The decision on how and when to reopen schools was hard enough before President Trump this week injected politics into the issue.
Staying in character with another simplistic, bombastic declaration that ignores the nuances of the coronavirus, he tweeted Monday that “SCHOOLS MUST OPEN IN THE FALL.”
Nevermind that COVID-19 cases continue to surge at alarming levels across the country, including here in California, and many hospitals are nearing capacity while Trump does nothing to slow the spread.
He ramped up the pressure Wednesday by threatening to withhold federal funding from schools that do not resume in-person classes this fall, which is absurd for many and puts the lives of students, teachers and staff on the line for political reasons. Trump instead should pressure Congress to provide additional funding needed to make schools safer to reopen.
The president also attacked the Centers for Disease Control’s reasonable guidelines for reopening schools, calling its emphasis on safety, social distancing and remote learning too expensive and impractical. The CDC lost whatever respect it still had by caving and announcing it would issue less-restrictive orders next week.
Fortunately, Trump doesn’t make the final call on reopening schools. That decision is immensely complex and should be made by health and school officials based on science, not politics. Clearly, the surge in Bay Area cases must be slowed considerably before local schools reopen their doors.
The challenge will be balancing the value of reopening schools with the need for safety. Our children are already suffering academically and emotionally from being kept out of the classroom. We all want to see them return to school, where they learn better from in-person instruction.
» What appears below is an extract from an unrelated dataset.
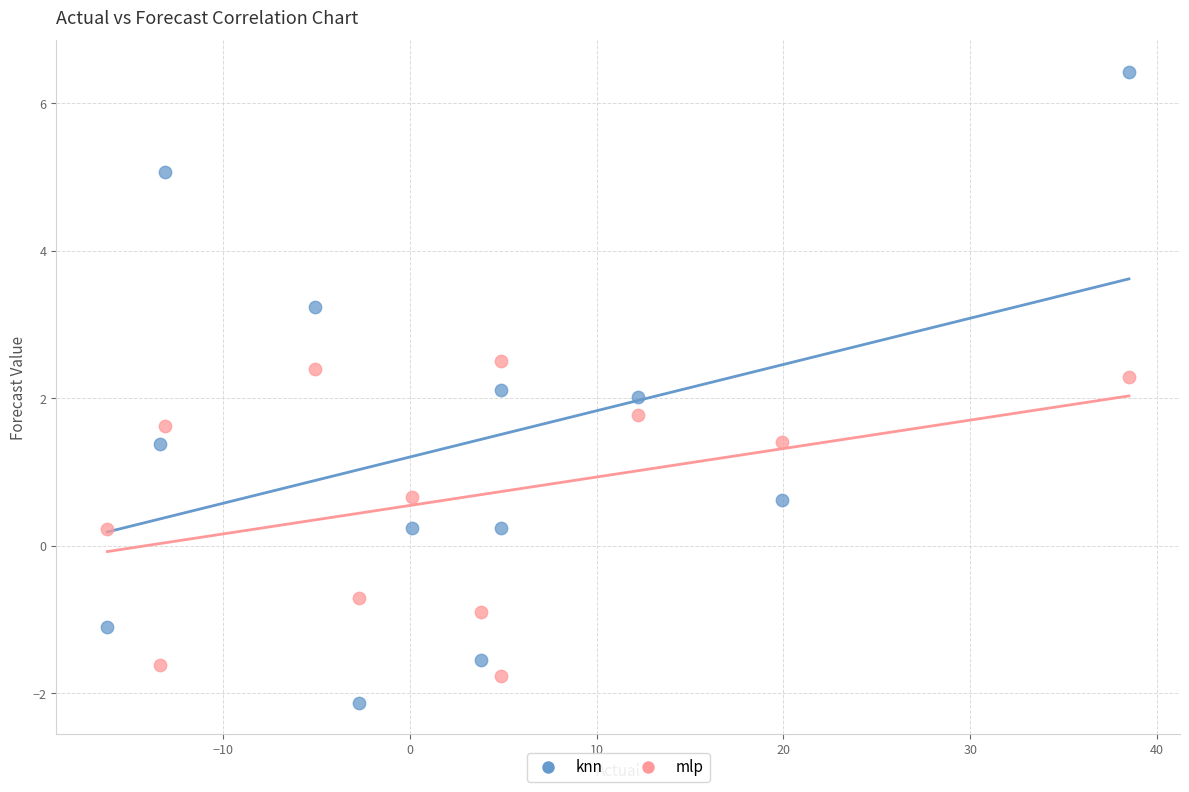

Which series has the largest Y range (max minus min)?

knn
Moreover, the economy cannot fully recover until parents have the ability to focus on work during school hours.
But reopening schools must be done prudently.
Alameda County, San Mateo County and Santa Clara County education officials already have published reasonable protocols for schools to reopen. Alameda County’s are the toughest, requiring students to wear masks and establishing physical-distancing goals. Contra Costa County officials should follow their lead. They instead put forward a road map for individual districts to establish their own set of guidelines, an approach that could result in confusion for students and parents.
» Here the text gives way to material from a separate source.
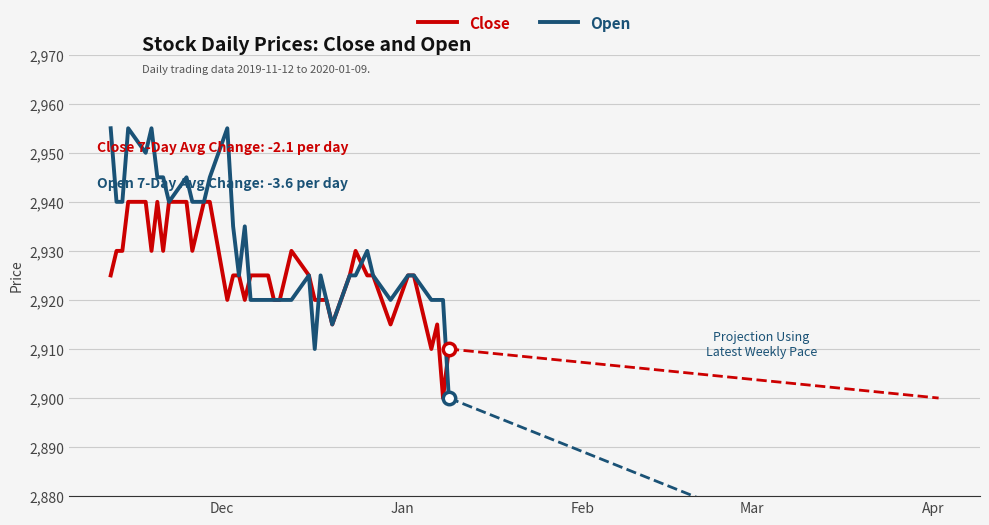

Which series reaches the minimum Y coordinate?

Close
Health and school officials must consider a wide range of issues, including:
— Age of the students. Elementary students are less likely to contract and spread COVID-19 than high school students. And elementary students can more easily be contained in a single classroom with a single teacher.
— Design and availability of classrooms. Schools need extra space for appropriate physical distancing for students, teachers and staff. Newer, up-to-date schools have better ventilation, which reduces the risk of infection.
— School district finances. Schools need additional revenues to clean facilities, revamp classrooms, purchase protective equipment, conduct testing and implement safety protocols.
— Equal opportunities for students. Some schools will inevitably be forced to conduct full-time or part-time remote learning. But poorer families don’t have equal access to computers or the internet.
Trump noted in one of his tweets this week that countries such as Germany, Denmark, Norway and Sweden have reopened their schools with “no problems.” He failed to mention that, with the exception of Sweden, they first established national strategies to sharply reduce the number of COVID-19 cases and then mandated strict national protocols for schools.
Denmark, for example, has implemented hourly hand-washing and established enough classroom space to limit children to small groups of no more than 12 children, creating a virtual cocoon with no crossover with others. It is also conducting classes outside and in parks, whenever possible.
California and the Bay Area have learned the hard way that dealing with the coronavirus threat requires patience and careful planning. Trump lacks both skills. The decision on when and how to prudently reopen local schools should be left in the hands of health and school officials.